Animal rights groups, for their part, want deer controlled humanely. Yet alternatives to hunting have had limited success. Relocating deer just puts the problem in somebody else's backyard, and the animals often suffer from the stress of capture, transport, and unfamiliar digs. Contraception can help control isolated populations, but it costs a great deal, and deer are too short lived, mobile, and fertile to be affected for long.
Recreational hunting is simply the best tool for the job, biologists agree. But getting hunters to live with fewer deer requires a radical change in attitude, and the only way to achieve it is not through technology but through old-fashioned education and conversation. As Aldo Leopold put it, "A Commission must drag its public along behind it like a balky mule, but with this difference: the public, unlike the mule, kicks both fore and aft."
Over the past three winters, the Pennsylvania Game Commission has held some 200 public meetings to discuss deer populations, and the people have come. They have filled high school auditoriums and spilled into the cafeterias. They have listened to game managers and given them a piece of their minds.

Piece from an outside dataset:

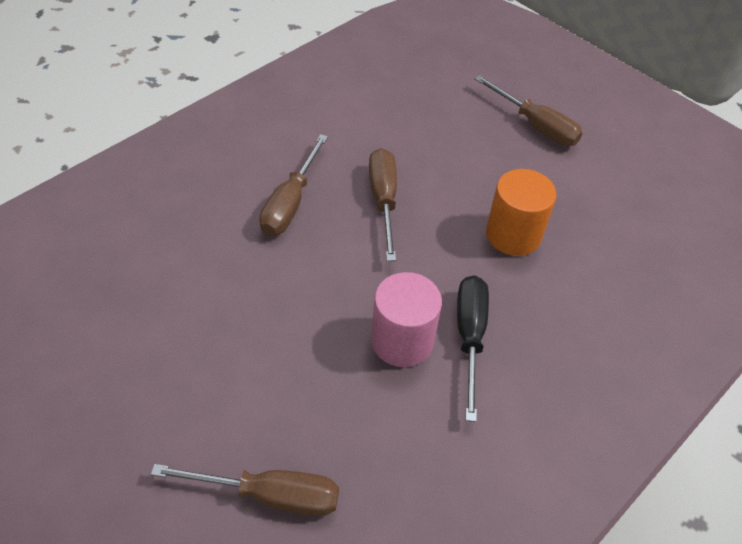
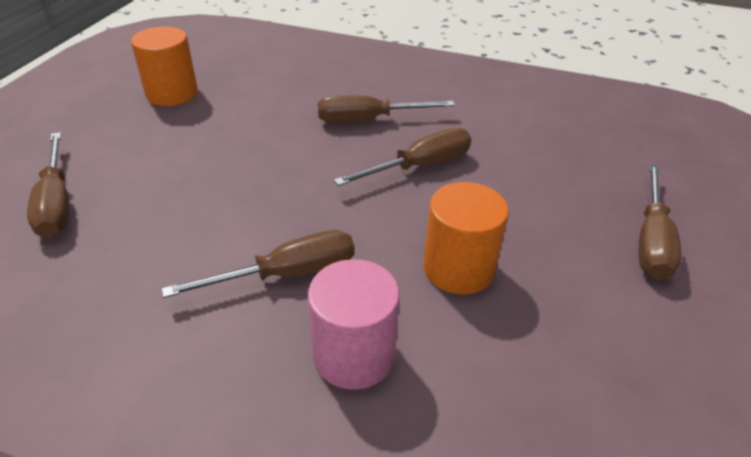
camera: 65 degrees right, 10 degrees down
pink cylinder [371,272,442,367] -> pink cylinder moved to [307,259,400,390]
black screwdriver [457,275,489,422] -> brown screwdriver [161,230,355,298]
none -> orange cylinder [131,26,198,106]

Last year, around 35,000 attendees received a video that explained the radically restructured deer season. "This a keystone issue," says Gary Alt, the biologist who's leading the educational offensive. "This animal decides what will live and die in a forest."
Hunters need to learn to look at the forest the way a rancher looks at his pastures, Alt says. "He doesn't go out and do a $400,000 study to figure out when to move the cows. He just glimpses the pasture and says, 'This grass is getting chewed up.'" Whether the natural history lesson will sink in remains to be seen, but Alt knows there's no alternative to teaching it. "It's not just an endeavor in science," he says. "It's an endeavor in bringing a society together."